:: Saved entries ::
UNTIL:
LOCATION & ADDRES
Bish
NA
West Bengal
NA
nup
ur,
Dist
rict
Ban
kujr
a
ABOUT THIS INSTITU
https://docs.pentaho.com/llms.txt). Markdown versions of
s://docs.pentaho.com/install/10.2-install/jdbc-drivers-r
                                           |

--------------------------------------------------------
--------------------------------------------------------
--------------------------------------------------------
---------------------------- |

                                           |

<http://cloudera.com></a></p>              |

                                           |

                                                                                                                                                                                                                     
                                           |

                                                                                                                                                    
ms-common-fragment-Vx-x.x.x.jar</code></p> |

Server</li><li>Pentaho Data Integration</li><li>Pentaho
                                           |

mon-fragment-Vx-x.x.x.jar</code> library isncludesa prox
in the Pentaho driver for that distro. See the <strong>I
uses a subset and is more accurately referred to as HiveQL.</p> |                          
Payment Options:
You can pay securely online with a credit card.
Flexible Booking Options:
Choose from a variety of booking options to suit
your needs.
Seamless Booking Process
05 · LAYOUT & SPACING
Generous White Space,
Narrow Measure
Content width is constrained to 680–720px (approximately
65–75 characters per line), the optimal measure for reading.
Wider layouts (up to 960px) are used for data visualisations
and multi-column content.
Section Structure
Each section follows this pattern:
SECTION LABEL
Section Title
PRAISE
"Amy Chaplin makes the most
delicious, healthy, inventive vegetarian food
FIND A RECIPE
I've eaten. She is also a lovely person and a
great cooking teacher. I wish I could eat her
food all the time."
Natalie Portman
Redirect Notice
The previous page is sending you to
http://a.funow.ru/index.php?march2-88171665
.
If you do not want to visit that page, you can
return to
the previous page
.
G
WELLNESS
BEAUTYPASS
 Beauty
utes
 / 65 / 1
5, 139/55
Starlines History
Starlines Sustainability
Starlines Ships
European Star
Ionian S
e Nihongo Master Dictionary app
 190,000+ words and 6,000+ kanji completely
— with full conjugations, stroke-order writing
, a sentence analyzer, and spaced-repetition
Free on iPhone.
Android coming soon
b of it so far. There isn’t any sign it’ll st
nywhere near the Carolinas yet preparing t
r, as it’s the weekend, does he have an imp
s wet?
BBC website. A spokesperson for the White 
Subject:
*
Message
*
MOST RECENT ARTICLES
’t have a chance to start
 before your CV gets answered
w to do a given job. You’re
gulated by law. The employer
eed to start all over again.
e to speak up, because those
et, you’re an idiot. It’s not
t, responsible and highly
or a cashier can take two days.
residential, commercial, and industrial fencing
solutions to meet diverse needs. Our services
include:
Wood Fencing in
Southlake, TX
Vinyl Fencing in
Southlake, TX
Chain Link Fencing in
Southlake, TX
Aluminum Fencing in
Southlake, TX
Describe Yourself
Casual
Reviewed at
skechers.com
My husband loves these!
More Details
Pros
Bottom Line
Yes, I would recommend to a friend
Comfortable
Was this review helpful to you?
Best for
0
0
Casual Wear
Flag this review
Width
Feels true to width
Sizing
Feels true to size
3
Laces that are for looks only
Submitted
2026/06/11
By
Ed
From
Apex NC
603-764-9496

:: YOUR OBJECTIVE ::
Return every entry exactly; no line may be missing.

:: REPLY TO THE TASK ::
UNTIL:
LOCATION & ADDRES
Bish
NA
West Bengal
NA
nup
ur,
Dist
rict
Ban
kujr
a
ABOUT THIS INSTITU
https://docs.pentaho.com/llms.txt). Markdown versions of
s://docs.pentaho.com/install/10.2-install/jdbc-drivers-r
                                           |

--------------------------------------------------------
--------------------------------------------------------
--------------------------------------------------------
---------------------------- |

                                           |

<http://cloudera.com></a></p>              |

                                           |

                                                                                                                                                                                                                     
                                           |

                                                                                                                                                    
ms-common-fragment-Vx-x.x.x.jar</code></p> |

Server</li><li>Pentaho Data Integration</li><li>Pentaho
                                           |

mon-fragment-Vx-x.x.x.jar</code> library isncludesa prox
in the Pentaho driver for that distro. See the <strong>I
uses a subset and is more accurately referred to as HiveQL.</p> |                          
Payment Options:
You can pay securely online with a credit card.
Flexible Booking Options:
Choose from a variety of booking options to suit
your needs.
Seamless Booking Process
05 · LAYOUT & SPACING
Generous White Space,
Narrow Measure
Content width is constrained to 680–720px (approximately
65–75 characters per line), the optimal measure for reading.
Wider layouts (up to 960px) are used for data visualisations
and multi-column content.
Section Structure
Each section follows this pattern:
SECTION LABEL
Section Title
PRAISE
"Amy Chaplin makes the most
delicious, healthy, inventive vegetarian food
FIND A RECIPE
I've eaten. She is also a lovely person and a
great cooking teacher. I wish I could eat her
food all the time."
Natalie Portman
Redirect Notice
The previous page is sending you to
http://a.funow.ru/index.php?march2-88171665
.
If you do not want to visit that page, you can
return to
the previous page
.
G
WELLNESS
BEAUTYPASS
 Beauty
utes
 / 65 / 1
5, 139/55
Starlines History
Starlines Sustainability
Starlines Ships
European Star
Ionian S
e Nihongo Master Dictionary app
 190,000+ words and 6,000+ kanji completely
— with full conjugations, stroke-order writing
, a sentence analyzer, and spaced-repetition
Free on iPhone.
Android coming soon
b of it so far. There isn’t any sign it’ll st
nywhere near the Carolinas yet preparing t
r, as it’s the weekend, does he have an imp
s wet?
BBC website. A spokesperson for the White 
Subject:
*
Message
*
MOST RECENT ARTICLES
’t have a chance to start
 before your CV gets answered
w to do a given job. You’re
gulated by law. The employer
eed to start all over again.
e to speak up, because those
et, you’re an idiot. It’s not
t, responsible and highly
or a cashier can take two days.
residential, commercial, and industrial fencing
solutions to meet diverse needs. Our services
include:
Wood Fencing in
Southlake, TX
Vinyl Fencing in
Southlake, TX
Chain Link Fencing in
Southlake, TX
Aluminum Fencing in
Southlake, TX
Describe Yourself
Casual
Reviewed at
skechers.com
My husband loves these!
More Details
Pros
Bottom Line
Yes, I would recommend to a friend
Comfortable
Was this review helpful to you?
Best for
0
0
Casual Wear
Flag this review
Width
Feels true to width
Sizing
Feels true to size
3
Laces that are for looks only
Submitted
2026/06/11
By
Ed
From
Apex NC
603-764-9496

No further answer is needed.